* **Data supplied**

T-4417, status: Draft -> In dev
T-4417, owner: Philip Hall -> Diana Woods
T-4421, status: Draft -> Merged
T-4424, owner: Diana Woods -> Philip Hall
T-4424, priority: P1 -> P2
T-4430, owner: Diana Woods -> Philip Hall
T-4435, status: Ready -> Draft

* **Task goal**
From the records above, copy every line that includes the word "owner".

* **Result of the exercise**
T-4417, owner: Philip Hall -> Diana Woods
T-4424, owner: Diana Woods -> Philip Hall
T-4430, owner: Diana Woods -> Philip Hall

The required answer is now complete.